> _WORK ORDER_
Rewrite the records from their first line through the line containing "الذي عرفته هذه", replacing "السوق الوطنية" with "السوق المحلية" and keeping everything else the same.

* * *

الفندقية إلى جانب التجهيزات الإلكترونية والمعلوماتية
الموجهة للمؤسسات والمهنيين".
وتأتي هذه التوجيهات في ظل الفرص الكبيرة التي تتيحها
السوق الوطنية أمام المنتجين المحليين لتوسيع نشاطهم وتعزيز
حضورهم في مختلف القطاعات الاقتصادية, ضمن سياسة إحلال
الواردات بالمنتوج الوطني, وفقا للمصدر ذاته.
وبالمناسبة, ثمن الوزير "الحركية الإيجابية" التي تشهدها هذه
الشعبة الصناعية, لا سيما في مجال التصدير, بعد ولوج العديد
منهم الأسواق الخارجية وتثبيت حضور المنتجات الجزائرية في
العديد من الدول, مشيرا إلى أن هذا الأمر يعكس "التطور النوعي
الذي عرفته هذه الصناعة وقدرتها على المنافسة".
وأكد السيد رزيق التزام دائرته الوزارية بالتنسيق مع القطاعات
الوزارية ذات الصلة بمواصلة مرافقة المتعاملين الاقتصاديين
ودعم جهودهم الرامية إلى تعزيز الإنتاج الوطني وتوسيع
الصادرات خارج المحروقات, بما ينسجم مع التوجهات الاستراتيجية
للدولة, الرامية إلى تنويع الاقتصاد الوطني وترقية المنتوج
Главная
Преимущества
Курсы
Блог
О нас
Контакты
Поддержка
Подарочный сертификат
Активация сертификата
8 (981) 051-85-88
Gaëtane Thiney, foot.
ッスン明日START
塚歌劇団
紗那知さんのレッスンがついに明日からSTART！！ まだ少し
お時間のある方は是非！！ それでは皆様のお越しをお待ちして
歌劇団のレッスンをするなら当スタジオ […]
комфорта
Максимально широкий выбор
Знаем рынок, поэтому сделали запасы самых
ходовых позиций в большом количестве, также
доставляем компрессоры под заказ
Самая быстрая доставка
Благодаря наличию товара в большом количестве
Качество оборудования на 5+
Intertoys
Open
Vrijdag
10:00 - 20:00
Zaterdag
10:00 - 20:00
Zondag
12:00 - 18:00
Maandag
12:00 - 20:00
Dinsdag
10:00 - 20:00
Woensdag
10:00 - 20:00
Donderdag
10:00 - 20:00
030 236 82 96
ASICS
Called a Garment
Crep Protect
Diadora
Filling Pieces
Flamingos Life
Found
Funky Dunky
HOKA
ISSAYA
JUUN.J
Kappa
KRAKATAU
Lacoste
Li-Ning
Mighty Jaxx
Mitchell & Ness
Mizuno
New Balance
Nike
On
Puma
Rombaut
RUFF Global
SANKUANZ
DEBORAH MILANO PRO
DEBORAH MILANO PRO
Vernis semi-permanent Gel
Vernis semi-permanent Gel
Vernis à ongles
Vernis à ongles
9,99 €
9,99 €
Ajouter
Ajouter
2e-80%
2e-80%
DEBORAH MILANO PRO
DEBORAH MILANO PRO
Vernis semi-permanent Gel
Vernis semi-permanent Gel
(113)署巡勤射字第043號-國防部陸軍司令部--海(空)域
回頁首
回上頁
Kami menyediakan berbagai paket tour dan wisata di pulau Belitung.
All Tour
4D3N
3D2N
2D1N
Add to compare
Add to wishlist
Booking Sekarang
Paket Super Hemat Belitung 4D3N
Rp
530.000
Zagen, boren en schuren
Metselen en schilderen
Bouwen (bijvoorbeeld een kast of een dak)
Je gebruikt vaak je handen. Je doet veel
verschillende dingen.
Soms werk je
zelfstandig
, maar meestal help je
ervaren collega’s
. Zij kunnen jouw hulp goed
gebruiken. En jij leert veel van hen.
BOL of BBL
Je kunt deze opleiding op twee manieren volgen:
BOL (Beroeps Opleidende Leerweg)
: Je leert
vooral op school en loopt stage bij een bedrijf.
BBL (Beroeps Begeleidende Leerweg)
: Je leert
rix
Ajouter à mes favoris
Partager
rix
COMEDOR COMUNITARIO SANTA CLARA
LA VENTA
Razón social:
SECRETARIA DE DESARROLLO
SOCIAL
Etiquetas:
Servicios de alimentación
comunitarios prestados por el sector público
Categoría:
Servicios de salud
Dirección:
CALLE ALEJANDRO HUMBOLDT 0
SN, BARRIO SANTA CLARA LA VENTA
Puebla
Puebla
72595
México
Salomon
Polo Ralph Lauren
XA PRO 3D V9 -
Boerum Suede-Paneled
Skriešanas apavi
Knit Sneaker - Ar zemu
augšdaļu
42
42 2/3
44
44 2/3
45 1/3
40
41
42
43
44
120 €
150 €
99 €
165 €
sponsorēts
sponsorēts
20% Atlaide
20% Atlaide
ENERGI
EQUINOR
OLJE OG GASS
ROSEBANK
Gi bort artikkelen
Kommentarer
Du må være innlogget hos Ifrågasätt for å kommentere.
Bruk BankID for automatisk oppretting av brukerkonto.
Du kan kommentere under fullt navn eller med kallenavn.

* * *

> _RESULT OF THE EXERCISE_
الفندقية إلى جانب التجهيزات الإلكترونية والمعلوماتية
الموجهة للمؤسسات والمهنيين".
وتأتي هذه التوجيهات في ظل الفرص الكبيرة التي تتيحها
السوق المحلية أمام المنتجين المحليين لتوسيع نشاطهم وتعزيز
حضورهم في مختلف القطاعات الاقتصادية, ضمن سياسة إحلال
الواردات بالمنتوج الوطني, وفقا للمصدر ذاته.
وبالمناسبة, ثمن الوزير "الحركية الإيجابية" التي تشهدها هذه
الشعبة الصناعية, لا سيما في مجال التصدير, بعد ولوج العديد
منهم الأسواق الخارجية وتثبيت حضور المنتجات الجزائرية في
العديد من الدول, مشيرا إلى أن هذا الأمر يعكس "التطور النوعي
الذي عرفته هذه الصناعة وقدرتها على المنافسة".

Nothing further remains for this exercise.